Nine major Japanese companies, including Mitsubishi Gas Chemical, Itochu, and Japan Petroleum Exploration Co. (JPE), are establishing a joint venture company for the production of dimethyl ether (DME) for use as a synthetic, next-generation fuel.
The joint venture, Fuel DME Production Co., will build a DME production plant within Mitsubishi Gas Chemical Company’s Niigata Factory (Niigata-shi). Initial capacity will be 80,000 tonnes per year, expandable to 100,000 tonnes per year. Operation is scheduled to begin in June 2008.
Mitsubishi Gas Chemical will own 29.15% of the venture; Itochu, 13.25%; and JPE, 12%. The other partners and their respective shares are: Taiyo Oil Co. (10%); Total Di-Methyl Ether Japan Ltd. (10%); Toyota Tsusho Corp. (10%); JGC Corp. (5.3%); Mitsubishi Heavy Industries (5.3%); and Mitsubishi Chemical Corp. (5%).

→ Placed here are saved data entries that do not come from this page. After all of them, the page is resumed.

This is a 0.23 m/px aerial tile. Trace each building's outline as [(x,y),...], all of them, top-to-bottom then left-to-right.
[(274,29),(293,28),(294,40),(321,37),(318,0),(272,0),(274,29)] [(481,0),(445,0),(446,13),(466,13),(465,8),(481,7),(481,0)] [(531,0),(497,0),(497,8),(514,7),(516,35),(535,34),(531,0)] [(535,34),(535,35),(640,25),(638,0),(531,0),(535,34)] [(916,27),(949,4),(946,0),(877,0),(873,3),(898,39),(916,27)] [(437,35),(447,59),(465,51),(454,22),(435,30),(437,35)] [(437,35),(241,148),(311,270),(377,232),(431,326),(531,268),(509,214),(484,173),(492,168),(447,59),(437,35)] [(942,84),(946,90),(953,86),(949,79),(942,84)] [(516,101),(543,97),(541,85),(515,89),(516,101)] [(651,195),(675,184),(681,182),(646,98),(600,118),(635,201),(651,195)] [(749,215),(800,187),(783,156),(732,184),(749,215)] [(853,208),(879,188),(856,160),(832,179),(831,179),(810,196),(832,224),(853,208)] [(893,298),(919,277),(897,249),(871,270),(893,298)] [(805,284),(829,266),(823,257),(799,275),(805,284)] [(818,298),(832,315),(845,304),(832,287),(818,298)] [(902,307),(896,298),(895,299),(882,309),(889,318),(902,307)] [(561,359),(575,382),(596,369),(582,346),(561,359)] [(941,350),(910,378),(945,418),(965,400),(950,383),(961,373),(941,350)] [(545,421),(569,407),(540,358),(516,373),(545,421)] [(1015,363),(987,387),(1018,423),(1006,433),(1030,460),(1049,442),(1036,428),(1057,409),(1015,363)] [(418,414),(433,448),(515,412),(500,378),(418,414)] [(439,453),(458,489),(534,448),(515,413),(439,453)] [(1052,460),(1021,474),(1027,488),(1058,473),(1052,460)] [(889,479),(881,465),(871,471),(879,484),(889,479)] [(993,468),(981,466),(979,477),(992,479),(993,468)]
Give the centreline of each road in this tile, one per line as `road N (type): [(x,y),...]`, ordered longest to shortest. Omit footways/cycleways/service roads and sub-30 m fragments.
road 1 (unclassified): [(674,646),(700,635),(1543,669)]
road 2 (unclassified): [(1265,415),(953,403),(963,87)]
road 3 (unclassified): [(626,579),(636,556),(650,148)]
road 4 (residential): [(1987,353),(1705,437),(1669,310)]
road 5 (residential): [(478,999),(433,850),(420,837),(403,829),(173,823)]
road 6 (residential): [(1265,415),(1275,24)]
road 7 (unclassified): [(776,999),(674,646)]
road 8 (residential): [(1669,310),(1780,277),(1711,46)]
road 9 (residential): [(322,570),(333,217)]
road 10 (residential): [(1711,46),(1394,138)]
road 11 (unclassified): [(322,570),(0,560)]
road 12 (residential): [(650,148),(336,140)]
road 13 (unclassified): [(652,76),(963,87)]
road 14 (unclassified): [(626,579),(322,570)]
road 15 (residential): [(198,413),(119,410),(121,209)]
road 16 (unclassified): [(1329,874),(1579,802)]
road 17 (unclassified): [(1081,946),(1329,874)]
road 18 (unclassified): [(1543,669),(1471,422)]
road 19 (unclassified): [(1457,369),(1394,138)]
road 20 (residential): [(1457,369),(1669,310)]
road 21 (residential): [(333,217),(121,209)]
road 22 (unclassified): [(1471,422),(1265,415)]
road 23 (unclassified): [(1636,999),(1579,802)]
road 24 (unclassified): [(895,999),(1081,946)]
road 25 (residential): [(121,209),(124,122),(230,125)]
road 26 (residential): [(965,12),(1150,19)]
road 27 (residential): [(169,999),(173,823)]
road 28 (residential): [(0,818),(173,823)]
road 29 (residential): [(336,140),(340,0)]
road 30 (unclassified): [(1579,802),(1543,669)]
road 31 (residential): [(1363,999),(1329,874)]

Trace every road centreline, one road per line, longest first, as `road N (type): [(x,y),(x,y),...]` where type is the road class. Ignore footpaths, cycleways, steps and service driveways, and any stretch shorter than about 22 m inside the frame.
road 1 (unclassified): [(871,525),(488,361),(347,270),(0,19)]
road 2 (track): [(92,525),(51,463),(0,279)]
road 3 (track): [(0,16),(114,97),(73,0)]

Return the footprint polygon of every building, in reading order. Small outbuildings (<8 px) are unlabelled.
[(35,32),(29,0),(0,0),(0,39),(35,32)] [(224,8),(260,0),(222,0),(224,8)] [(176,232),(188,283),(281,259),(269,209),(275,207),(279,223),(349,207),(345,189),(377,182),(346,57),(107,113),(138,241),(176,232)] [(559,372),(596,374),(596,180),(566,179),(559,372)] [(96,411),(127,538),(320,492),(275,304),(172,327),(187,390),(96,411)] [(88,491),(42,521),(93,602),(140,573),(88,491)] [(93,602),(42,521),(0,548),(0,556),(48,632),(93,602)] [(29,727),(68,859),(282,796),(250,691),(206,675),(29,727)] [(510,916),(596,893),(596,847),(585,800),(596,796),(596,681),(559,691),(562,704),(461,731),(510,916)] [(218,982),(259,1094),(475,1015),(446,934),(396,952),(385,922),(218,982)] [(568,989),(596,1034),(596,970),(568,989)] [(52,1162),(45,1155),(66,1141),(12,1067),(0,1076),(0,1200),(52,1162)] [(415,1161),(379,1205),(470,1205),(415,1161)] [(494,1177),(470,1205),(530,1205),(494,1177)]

The Japanese government has flagged DME promotion as an important element in its Basic Energy Plan, and is supporting technology developments for DME production and application, as is China.
JGC is in charge of the construction of the new production plant, and Mitsubishi Gas Chemical will handle plant operations.
Most DME is produced via a two-stage process that converts syngas (from a variety of feedstocks) to methanol, and then dehydrates that to produce DME. Some companies—Total among them—are working on a more efficient, one-step process for the direct synthesis of DME from syngas. The first Fuel DME Production plant will use the methanol process.